Congestion and delays are common in the area. The northbound frontage road, known as a “collector-distributor,” is frequently backed up past Russell Road to the 215 Beltway. A logjam occurs when traffic is trying to accelerate onto northbound I-15 while others are slowing to the Tropicana exit. The biggest problem is that the Tropicana bridge over I-15 — built in the 1960s — isn’t wide enough to allow construction of a longer acceleration lane for vehicles merging onto I-15.
In addition, Tropicana’s bridge clearance is 15 feet, 10 inches — 8 inches less than the standard minimum clearance. That has resulted in big rigs and vehicles towing tall loads to collide with the bridge structure.

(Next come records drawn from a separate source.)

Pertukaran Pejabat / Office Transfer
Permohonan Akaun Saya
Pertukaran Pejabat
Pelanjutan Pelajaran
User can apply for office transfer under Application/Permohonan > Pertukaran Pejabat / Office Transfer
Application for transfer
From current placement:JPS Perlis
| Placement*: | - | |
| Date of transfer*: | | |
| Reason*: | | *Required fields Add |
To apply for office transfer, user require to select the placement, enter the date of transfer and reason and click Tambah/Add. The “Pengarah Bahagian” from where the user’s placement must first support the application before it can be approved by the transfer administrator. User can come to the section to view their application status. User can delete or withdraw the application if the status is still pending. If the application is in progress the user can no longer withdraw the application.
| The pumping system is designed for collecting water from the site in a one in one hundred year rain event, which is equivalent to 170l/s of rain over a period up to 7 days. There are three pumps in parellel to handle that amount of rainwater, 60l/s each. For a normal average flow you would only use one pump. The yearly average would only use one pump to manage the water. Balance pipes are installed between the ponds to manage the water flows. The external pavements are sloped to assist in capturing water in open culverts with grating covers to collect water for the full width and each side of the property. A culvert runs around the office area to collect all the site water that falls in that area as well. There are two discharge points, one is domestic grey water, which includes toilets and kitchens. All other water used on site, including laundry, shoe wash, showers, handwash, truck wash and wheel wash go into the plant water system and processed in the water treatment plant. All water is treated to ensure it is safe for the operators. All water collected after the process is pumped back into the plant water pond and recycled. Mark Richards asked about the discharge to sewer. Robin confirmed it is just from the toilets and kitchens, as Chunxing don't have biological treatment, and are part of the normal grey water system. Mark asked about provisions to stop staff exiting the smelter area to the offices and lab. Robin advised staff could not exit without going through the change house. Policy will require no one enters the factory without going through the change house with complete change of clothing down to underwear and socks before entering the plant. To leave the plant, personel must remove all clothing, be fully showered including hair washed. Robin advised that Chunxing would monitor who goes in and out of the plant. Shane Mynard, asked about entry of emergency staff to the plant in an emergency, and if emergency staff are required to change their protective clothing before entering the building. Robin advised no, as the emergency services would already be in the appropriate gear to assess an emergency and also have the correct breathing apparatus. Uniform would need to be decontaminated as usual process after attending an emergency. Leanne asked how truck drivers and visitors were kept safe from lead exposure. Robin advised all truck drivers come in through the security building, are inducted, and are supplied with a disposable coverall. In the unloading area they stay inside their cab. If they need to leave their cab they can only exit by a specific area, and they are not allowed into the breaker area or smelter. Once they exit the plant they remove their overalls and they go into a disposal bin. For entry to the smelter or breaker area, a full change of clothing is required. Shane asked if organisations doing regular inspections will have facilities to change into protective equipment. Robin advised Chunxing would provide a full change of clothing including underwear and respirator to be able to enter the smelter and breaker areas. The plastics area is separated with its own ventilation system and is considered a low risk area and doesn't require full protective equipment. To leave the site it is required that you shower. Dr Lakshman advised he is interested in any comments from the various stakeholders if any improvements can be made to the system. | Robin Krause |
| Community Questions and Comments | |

The number of vehicles on I-15 near the Tropicana overpass is expected to increase from 245,000 vehicles a day in 2014 to 295,000 vehicles a day by 2035, thanks in part to the new traffic generator in the neighborhood, the arena being built by MGM Resorts International and AEG Live. Volume also is expected to climb on the narrow Tropicana bridge by 48 percent.
How do you fix it?
What the transportation department is proposing is to rebuild the entire interchange, including the sweeping flyover bridge that connects southbound I-15 traffic to eastbound Tropicana and the Las Vegas Strip.
Other features of the project:
— Onramps and offramps will be expanded.
— Triple-left-turn lanes will be built at signaled intersections.
— The northbound frontage collector-distributor road entrance to I-15 will be lengthened.
— A bridge will be added for Dean Martin Drive traffic to pass beneath Tropicana.
— The entire Tropicana bridge over I-15 will be lengthened to meet height and width clearances.
— The existing flyover ramp will be replaced to meet height and width clearances.